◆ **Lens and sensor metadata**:

[Start of Attachment]

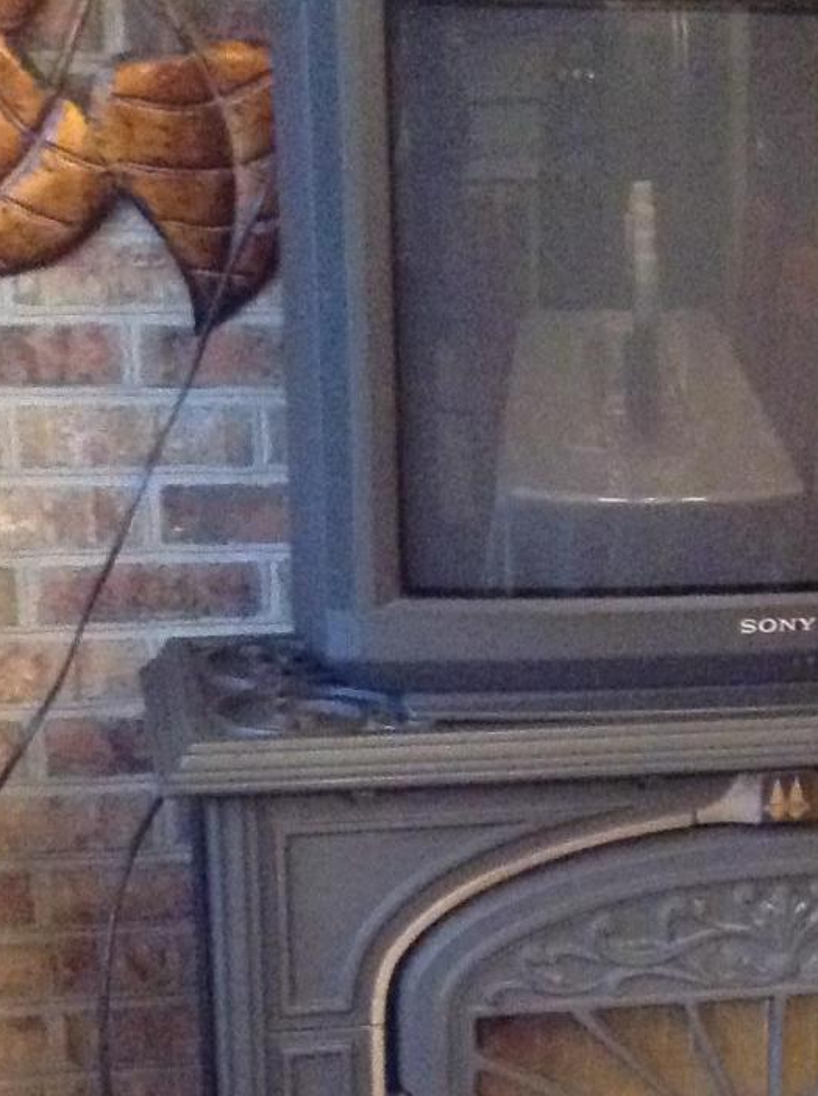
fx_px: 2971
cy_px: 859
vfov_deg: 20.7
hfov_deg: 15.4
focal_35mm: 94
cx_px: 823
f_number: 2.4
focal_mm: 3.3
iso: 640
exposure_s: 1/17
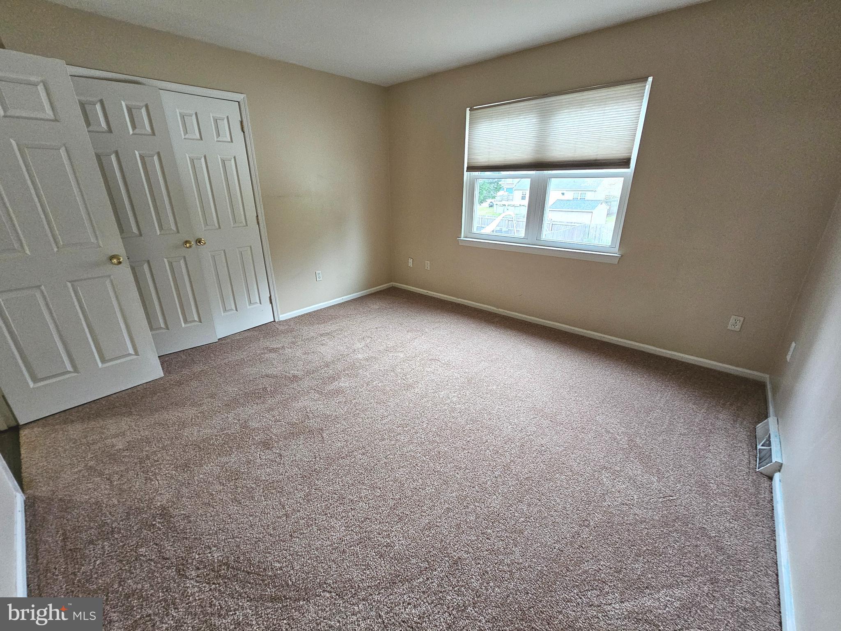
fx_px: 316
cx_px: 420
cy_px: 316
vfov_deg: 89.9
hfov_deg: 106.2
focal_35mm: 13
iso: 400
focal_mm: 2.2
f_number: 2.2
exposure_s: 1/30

[End of Attachment]

◆ **What is needed**: Every line of the records above should be copied exactly, while the pictures are left behind.

◆ **Written response**:
fx_px: 2971
cy_px: 859
vfov_deg: 20.7
hfov_deg: 15.4
focal_35mm: 94
cx_px: 823
f_number: 2.4
focal_mm: 3.3
iso: 640
exposure_s: 1/17
fx_px: 316
cx_px: 420
cy_px: 316
vfov_deg: 89.9
hfov_deg: 106.2
focal_35mm: 13
iso: 400
focal_mm: 2.2
f_number: 2.2
exposure_s: 1/30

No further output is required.